#### Problem to solve:
What lines below contain the word "tspan"? Please pull each one out.

════

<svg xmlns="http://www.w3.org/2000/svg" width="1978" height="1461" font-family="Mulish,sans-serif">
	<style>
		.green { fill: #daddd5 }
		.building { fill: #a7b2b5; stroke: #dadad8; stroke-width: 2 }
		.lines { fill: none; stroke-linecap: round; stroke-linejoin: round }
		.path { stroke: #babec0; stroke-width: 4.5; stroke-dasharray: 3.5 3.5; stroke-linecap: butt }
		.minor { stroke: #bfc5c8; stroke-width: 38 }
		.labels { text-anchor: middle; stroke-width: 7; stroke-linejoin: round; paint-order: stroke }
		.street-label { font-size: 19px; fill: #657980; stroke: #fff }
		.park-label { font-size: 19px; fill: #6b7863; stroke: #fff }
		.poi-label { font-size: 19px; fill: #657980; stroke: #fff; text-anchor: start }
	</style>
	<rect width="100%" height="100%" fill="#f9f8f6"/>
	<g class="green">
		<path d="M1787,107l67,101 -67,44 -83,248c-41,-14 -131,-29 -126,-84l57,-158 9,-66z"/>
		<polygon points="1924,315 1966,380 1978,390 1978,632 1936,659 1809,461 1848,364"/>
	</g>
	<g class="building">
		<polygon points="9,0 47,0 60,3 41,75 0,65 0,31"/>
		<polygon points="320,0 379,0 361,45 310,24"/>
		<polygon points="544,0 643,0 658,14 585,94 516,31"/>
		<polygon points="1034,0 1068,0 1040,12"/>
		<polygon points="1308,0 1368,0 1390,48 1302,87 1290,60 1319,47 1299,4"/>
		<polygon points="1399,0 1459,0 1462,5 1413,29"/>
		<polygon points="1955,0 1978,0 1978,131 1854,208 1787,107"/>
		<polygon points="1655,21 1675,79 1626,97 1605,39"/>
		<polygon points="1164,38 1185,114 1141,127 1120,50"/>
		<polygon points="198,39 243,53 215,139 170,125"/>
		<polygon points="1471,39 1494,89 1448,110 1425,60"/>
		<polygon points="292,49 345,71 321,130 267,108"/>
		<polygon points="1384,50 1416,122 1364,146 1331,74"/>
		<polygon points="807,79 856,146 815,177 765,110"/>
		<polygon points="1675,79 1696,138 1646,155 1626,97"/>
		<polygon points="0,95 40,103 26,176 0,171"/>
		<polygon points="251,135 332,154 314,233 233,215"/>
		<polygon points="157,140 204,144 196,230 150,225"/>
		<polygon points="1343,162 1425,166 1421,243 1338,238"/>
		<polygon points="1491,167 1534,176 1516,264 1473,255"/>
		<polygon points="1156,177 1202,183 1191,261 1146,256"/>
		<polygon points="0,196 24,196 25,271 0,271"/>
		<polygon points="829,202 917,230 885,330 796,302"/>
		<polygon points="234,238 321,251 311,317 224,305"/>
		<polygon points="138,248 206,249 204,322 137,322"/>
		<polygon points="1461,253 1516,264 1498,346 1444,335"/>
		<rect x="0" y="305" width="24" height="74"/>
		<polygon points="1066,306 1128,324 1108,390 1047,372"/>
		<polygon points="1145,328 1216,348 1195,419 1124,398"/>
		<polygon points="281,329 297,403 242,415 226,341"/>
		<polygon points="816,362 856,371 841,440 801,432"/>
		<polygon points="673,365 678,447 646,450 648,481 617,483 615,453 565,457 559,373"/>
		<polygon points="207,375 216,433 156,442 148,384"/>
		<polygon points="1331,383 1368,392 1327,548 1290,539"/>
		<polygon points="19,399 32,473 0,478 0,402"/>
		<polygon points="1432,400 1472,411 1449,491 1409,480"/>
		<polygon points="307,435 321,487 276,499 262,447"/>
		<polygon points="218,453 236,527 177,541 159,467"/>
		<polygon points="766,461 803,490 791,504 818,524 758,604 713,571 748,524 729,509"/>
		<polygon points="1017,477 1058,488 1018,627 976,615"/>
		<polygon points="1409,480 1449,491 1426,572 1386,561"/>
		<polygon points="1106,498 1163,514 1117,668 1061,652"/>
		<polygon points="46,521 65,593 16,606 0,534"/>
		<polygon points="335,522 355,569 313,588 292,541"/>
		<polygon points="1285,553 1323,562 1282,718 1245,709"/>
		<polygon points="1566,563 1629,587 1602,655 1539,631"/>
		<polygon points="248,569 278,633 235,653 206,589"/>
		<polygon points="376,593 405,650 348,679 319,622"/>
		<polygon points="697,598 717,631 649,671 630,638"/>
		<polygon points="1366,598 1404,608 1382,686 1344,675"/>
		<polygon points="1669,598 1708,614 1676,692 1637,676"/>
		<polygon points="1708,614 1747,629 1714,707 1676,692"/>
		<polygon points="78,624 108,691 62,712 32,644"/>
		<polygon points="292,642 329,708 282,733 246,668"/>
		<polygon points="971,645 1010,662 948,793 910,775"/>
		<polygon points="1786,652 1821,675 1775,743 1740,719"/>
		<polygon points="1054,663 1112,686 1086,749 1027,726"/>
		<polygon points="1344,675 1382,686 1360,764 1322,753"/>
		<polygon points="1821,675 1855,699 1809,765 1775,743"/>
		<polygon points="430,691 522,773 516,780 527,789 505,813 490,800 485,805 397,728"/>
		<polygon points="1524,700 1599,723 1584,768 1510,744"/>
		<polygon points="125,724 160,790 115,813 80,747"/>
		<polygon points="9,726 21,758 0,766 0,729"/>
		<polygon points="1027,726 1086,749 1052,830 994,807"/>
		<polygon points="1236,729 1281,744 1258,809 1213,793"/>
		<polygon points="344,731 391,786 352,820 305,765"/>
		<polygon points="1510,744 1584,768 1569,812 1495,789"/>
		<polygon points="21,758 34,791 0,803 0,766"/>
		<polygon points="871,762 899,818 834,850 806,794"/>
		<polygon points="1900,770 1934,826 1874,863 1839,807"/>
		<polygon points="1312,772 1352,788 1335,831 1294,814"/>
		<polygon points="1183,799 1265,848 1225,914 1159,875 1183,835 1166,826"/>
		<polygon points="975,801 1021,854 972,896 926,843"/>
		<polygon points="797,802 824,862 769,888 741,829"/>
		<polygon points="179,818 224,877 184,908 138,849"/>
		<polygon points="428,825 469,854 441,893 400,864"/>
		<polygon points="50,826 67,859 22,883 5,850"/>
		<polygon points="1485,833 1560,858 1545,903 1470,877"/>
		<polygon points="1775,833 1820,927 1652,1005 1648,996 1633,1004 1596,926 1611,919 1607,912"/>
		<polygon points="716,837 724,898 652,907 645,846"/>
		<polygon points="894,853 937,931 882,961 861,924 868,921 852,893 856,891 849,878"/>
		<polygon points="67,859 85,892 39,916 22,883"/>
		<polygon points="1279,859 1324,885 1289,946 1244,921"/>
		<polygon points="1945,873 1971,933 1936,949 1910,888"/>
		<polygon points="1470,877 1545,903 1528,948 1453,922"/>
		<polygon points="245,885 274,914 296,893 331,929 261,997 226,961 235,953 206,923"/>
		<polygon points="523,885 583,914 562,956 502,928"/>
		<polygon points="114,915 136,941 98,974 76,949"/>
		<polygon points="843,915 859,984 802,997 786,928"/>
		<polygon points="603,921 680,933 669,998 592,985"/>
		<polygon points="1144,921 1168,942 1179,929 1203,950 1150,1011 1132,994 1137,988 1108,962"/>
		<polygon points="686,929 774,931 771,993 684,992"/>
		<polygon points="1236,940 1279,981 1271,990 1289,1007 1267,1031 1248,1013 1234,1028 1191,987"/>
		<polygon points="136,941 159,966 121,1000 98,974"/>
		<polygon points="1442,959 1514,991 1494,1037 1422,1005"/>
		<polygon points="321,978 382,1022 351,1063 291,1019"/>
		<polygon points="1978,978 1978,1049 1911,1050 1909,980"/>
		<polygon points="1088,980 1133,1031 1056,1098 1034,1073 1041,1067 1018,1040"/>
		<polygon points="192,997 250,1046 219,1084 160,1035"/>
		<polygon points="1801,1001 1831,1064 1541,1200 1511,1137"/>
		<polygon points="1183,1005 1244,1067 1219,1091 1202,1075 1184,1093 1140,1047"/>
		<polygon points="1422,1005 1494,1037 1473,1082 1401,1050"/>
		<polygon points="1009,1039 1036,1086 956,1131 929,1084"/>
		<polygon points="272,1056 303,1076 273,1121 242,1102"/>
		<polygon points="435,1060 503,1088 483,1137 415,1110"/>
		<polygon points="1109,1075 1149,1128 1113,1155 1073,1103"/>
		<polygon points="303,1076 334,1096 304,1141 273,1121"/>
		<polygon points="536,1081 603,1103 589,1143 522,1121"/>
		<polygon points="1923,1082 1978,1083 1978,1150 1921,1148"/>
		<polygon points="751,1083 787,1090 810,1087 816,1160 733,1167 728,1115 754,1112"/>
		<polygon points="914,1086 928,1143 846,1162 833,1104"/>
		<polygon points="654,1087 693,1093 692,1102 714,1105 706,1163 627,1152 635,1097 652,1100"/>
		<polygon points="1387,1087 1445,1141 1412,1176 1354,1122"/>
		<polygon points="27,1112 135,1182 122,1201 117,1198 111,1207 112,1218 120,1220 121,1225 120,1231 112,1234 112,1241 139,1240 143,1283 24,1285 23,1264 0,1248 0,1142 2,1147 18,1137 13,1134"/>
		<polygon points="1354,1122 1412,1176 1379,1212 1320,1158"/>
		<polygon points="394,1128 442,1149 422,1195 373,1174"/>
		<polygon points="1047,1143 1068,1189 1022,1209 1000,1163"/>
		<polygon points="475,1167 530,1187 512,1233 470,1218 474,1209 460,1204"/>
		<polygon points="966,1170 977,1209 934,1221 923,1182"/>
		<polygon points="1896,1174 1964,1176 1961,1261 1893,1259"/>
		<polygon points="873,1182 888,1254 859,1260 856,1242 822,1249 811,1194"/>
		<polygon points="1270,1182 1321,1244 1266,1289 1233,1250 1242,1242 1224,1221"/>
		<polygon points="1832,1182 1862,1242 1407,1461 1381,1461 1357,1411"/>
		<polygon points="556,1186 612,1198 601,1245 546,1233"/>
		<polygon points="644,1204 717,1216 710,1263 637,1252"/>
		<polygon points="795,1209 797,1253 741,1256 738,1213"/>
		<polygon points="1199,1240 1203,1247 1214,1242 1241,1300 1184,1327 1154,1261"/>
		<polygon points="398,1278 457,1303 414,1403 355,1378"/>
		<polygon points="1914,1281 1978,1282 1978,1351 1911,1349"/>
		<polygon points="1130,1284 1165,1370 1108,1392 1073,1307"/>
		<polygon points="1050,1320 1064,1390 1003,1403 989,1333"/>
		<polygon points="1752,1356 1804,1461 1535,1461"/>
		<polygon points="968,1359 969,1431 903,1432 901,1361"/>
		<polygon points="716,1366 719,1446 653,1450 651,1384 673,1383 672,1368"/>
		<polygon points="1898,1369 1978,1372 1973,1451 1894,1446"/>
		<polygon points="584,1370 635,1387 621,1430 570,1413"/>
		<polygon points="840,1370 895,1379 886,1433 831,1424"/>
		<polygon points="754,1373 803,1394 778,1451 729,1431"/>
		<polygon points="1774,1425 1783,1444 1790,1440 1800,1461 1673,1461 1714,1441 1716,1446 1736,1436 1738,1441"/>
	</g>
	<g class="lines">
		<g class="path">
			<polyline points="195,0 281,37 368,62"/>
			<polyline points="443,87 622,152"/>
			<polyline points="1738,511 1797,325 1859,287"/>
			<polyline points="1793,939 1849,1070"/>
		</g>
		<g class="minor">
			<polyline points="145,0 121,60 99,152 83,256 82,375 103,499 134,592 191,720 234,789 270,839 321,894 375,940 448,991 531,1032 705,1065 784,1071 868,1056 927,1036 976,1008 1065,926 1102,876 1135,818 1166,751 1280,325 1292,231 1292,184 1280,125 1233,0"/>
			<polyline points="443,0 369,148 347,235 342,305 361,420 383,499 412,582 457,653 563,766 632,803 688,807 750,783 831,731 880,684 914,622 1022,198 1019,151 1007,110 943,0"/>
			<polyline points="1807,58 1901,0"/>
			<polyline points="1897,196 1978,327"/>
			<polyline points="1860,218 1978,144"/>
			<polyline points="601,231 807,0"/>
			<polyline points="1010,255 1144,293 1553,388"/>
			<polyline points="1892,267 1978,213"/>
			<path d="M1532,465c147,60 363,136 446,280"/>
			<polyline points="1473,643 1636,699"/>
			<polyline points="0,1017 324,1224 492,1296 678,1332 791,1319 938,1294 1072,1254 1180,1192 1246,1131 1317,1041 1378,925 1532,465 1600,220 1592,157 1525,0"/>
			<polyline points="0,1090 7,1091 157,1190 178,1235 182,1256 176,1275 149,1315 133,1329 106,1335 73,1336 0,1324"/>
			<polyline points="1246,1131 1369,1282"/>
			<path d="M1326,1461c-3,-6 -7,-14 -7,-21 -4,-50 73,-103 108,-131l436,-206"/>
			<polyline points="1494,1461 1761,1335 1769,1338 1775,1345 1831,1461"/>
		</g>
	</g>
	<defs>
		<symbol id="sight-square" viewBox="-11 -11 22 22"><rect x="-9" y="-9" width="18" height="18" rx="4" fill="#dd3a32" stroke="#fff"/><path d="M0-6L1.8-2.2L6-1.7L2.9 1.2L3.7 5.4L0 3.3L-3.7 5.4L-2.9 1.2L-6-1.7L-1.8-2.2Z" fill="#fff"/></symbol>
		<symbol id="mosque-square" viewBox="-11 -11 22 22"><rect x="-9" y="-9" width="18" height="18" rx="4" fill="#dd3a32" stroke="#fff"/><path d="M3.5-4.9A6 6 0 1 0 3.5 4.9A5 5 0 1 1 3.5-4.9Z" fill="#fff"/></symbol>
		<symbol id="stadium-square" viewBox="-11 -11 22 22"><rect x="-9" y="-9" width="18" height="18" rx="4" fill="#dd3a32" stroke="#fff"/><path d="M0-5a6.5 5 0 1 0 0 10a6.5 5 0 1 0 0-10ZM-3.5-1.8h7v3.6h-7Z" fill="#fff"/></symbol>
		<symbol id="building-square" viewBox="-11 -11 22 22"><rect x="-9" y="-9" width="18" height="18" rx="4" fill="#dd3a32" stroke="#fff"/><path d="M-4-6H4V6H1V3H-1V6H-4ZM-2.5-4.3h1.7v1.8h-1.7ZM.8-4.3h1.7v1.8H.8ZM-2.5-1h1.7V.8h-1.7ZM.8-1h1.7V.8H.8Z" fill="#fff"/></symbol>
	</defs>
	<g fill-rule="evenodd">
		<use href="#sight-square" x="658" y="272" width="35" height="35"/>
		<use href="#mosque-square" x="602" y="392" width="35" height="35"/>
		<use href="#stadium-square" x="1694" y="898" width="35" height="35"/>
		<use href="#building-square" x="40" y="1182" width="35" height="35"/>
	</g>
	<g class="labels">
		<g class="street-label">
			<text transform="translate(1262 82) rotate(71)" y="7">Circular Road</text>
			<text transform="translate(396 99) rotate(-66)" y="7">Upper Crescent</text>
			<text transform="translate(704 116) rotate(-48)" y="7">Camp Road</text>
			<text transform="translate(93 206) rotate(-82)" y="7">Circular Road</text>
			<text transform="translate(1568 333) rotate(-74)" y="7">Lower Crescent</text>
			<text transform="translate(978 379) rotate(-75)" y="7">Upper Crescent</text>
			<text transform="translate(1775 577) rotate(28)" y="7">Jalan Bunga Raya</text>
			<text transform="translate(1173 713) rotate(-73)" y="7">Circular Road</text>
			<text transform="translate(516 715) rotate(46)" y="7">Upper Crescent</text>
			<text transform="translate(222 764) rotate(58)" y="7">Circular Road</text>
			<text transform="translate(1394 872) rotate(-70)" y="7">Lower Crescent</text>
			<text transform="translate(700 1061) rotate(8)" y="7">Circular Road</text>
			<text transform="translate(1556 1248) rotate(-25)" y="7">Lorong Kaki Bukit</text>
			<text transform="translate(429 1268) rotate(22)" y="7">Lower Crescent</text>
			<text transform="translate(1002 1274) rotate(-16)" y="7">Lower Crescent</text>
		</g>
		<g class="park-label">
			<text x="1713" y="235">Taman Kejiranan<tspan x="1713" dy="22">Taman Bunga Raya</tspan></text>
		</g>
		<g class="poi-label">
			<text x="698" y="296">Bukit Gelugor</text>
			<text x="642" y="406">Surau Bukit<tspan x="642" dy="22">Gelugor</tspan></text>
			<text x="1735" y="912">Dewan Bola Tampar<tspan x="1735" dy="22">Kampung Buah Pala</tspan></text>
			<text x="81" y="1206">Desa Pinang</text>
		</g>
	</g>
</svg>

════

#### The completed task:
			<text x="1713" y="235">Taman Kejiranan<tspan x="1713" dy="22">Taman Bunga Raya</tspan></text>
			<text x="642" y="406">Surau Bukit<tspan x="642" dy="22">Gelugor</tspan></text>
			<text x="1735" y="912">Dewan Bola Tampar<tspan x="1735" dy="22">Kampung Buah Pala</tspan></text>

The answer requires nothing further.